What the exercise asks: Copy every entry as is. Leave images out.
Start of Block
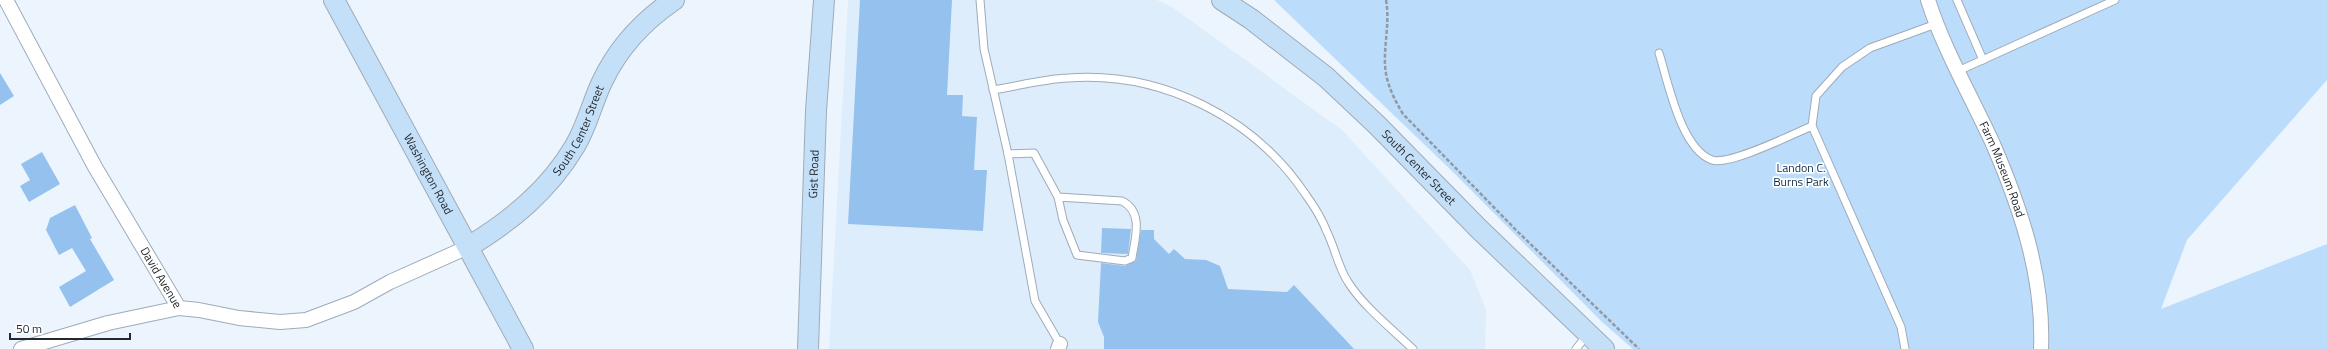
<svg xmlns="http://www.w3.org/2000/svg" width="2327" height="349" viewBox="0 0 2327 349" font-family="'Titillium Web',sans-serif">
<rect width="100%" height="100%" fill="#ecf5fd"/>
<polygon fill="#ddedfc" points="848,0 1157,0 1172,7 1342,130 1470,270 1486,310 1485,349 829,349"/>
<polygon fill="#bcdcfc" points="1274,0 2327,0 2327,80 2187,240 2161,309 2327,244 2327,349 1633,349 1602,322 1454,173"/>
<g fill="#94c1ed">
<polygon points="860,0 952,0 947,95 963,95 962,116 977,117 974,170 987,170 983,231 848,224"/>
<polygon points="0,73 14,96 0,105"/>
<polygon points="42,152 60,184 29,202 20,186 30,180 21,164"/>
<polygon points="75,205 92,238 90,239 114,280 70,307 59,287 86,271 72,248 59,255 46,230 50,218"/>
<polygon points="1102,228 1131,229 1128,254 1101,253"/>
<polygon points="1141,230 1154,230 1154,239 1169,254 1174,249 1185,259 1206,260 1220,266 1228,289 1287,292 1294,285 1354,349 1104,349 1104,337 1098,322 1101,263 1125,266 1136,261"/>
</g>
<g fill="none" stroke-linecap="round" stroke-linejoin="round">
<g stroke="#9eabb8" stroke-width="9">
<g id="lane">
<polyline points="980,0 984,49 1008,154 1035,301 1060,344"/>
<polyline points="1957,0 1983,60"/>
<path d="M 1659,53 C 1668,82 1681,149 1712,160 C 1729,166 1793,134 1812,126"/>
<polyline points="1958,71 2115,0"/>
<path d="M 993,90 C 1018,86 1043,79 1068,78 C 1161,71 1254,117 1306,195 C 1314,206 1322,219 1327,232 C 1335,248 1338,267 1348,282 C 1363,306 1392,329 1413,349"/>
<path d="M 1008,154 L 1034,153 L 1058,197 L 1063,220 L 1077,255 L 1125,261 L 1132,258 C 1135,238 1144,212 1122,201 L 1058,197"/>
<polyline points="1576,349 1587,335"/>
<polyline points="1905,349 1901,327 1812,126 1816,96 1842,67 1870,48 1936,24"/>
</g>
</g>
<g stroke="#9eabb8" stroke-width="16">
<g id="street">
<path id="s1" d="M 6,0 L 95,167 L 179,308"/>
<path id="s2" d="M 1928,0 C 1944,50 1971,96 1993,144 C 2021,209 2044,277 2041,349"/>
<polyline points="21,349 108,323 179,308 199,310 239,318 280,322 306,320 354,302 390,282 468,247"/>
<polyline points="1058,349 1060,344"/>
</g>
</g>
<g stroke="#9eabb8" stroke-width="22">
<g id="secondary">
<path id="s3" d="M 334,0 L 523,349"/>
<path id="s4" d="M 1222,0 L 1251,19 L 1326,77 L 1377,125 L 1479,229 L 1604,349"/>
<path id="s5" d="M 468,247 C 511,221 549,190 575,146 C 587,126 592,103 602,82 C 618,48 643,21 674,0"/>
<path id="s6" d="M 808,349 L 816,111 L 824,0"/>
</g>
</g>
<path stroke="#9299a0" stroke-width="2.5" stroke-dasharray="4 2" stroke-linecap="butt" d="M 1386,0 C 1390,22 1384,43 1385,65 C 1386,83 1394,99 1403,114 L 1516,230 L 1639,349"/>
<use href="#lane" stroke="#fff" stroke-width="7"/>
<use href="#street" stroke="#fff" stroke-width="14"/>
<use href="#secondary" stroke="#c3e0f8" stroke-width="20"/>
</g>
<g text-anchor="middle" stroke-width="3.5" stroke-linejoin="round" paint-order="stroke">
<g font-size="12" fill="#24292e" stroke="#fff">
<text dy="4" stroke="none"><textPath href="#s5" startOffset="164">South Center Street</textPath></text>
<text dy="4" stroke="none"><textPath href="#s4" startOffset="259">South Center Street</textPath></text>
<text dy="4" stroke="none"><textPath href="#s2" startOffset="185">Farm Museum Road</textPath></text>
<text dy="4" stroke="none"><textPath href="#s6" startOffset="175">Gist Road</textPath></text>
<text dy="4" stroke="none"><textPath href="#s3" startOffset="198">Washington Road</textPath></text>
<text dy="4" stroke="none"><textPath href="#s1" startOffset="318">David Avenue</textPath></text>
</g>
<g font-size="12" fill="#0a2c49" stroke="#fff">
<text x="1801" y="172">Landon C.<tspan x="1801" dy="14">Burns Park</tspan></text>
</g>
</g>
<path d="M10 333v6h120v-6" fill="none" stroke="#24292e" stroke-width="2"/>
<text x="16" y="333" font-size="12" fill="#24292e" stroke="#ffffff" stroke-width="3" paint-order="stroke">50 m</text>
</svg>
End of Block
Written solution:
<svg xmlns="http://www.w3.org/2000/svg" width="2327" height="349" viewBox="0 0 2327 349" font-family="'Titillium Web',sans-serif">
<rect width="100%" height="100%" fill="#ecf5fd"/>
<polygon fill="#ddedfc" points="848,0 1157,0 1172,7 1342,130 1470,270 1486,310 1485,349 829,349"/>
<polygon fill="#bcdcfc" points="1274,0 2327,0 2327,80 2187,240 2161,309 2327,244 2327,349 1633,349 1602,322 1454,173"/>
<g fill="#94c1ed">
<polygon points="860,0 952,0 947,95 963,95 962,116 977,117 974,170 987,170 983,231 848,224"/>
<polygon points="0,73 14,96 0,105"/>
<polygon points="42,152 60,184 29,202 20,186 30,180 21,164"/>
<polygon points="75,205 92,238 90,239 114,280 70,307 59,287 86,271 72,248 59,255 46,230 50,218"/>
<polygon points="1102,228 1131,229 1128,254 1101,253"/>
<polygon points="1141,230 1154,230 1154,239 1169,254 1174,249 1185,259 1206,260 1220,266 1228,289 1287,292 1294,285 1354,349 1104,349 1104,337 1098,322 1101,263 1125,266 1136,261"/>
</g>
<g fill="none" stroke-linecap="round" stroke-linejoin="round">
<g stroke="#9eabb8" stroke-width="9">
<g id="lane">
<polyline points="980,0 984,49 1008,154 1035,301 1060,344"/>
<polyline points="1957,0 1983,60"/>
<path d="M 1659,53 C 1668,82 1681,149 1712,160 C 1729,166 1793,134 1812,126"/>
<polyline points="1958,71 2115,0"/>
<path d="M 993,90 C 1018,86 1043,79 1068,78 C 1161,71 1254,117 1306,195 C 1314,206 1322,219 1327,232 C 1335,248 1338,267 1348,282 C 1363,306 1392,329 1413,349"/>
<path d="M 1008,154 L 1034,153 L 1058,197 L 1063,220 L 1077,255 L 1125,261 L 1132,258 C 1135,238 1144,212 1122,201 L 1058,197"/>
<polyline points="1576,349 1587,335"/>
<polyline points="1905,349 1901,327 1812,126 1816,96 1842,67 1870,48 1936,24"/>
</g>
</g>
<g stroke="#9eabb8" stroke-width="16">
<g id="street">
<path id="s1" d="M 6,0 L 95,167 L 179,308"/>
<path id="s2" d="M 1928,0 C 1944,50 1971,96 1993,144 C 2021,209 2044,277 2041,349"/>
<polyline points="21,349 108,323 179,308 199,310 239,318 280,322 306,320 354,302 390,282 468,247"/>
<polyline points="1058,349 1060,344"/>
</g>
</g>
<g stroke="#9eabb8" stroke-width="22">
<g id="secondary">
<path id="s3" d="M 334,0 L 523,349"/>
<path id="s4" d="M 1222,0 L 1251,19 L 1326,77 L 1377,125 L 1479,229 L 1604,349"/>
<path id="s5" d="M 468,247 C 511,221 549,190 575,146 C 587,126 592,103 602,82 C 618,48 643,21 674,0"/>
<path id="s6" d="M 808,349 L 816,111 L 824,0"/>
</g>
</g>
<path stroke="#9299a0" stroke-width="2.5" stroke-dasharray="4 2" stroke-linecap="butt" d="M 1386,0 C 1390,22 1384,43 1385,65 C 1386,83 1394,99 1403,114 L 1516,230 L 1639,349"/>
<use href="#lane" stroke="#fff" stroke-width="7"/>
<use href="#street" stroke="#fff" stroke-width="14"/>
<use href="#secondary" stroke="#c3e0f8" stroke-width="20"/>
</g>
<g text-anchor="middle" stroke-width="3.5" stroke-linejoin="round" paint-order="stroke">
<g font-size="12" fill="#24292e" stroke="#fff">
<text dy="4" stroke="none"><textPath href="#s5" startOffset="164">South Center Street</textPath></text>
<text dy="4" stroke="none"><textPath href="#s4" startOffset="259">South Center Street</textPath></text>
<text dy="4" stroke="none"><textPath href="#s2" startOffset="185">Farm Museum Road</textPath></text>
<text dy="4" stroke="none"><textPath href="#s6" startOffset="175">Gist Road</textPath></text>
<text dy="4" stroke="none"><textPath href="#s3" startOffset="198">Washington Road</textPath></text>
<text dy="4" stroke="none"><textPath href="#s1" startOffset="318">David Avenue</textPath></text>
</g>
<g font-size="12" fill="#0a2c49" stroke="#fff">
<text x="1801" y="172">Landon C.<tspan x="1801" dy="14">Burns Park</tspan></text>
</g>
</g>
<path d="M10 333v6h120v-6" fill="none" stroke="#24292e" stroke-width="2"/>
<text x="16" y="333" font-size="12" fill="#24292e" stroke="#ffffff" stroke-width="3" paint-order="stroke">50 m</text>
</svg>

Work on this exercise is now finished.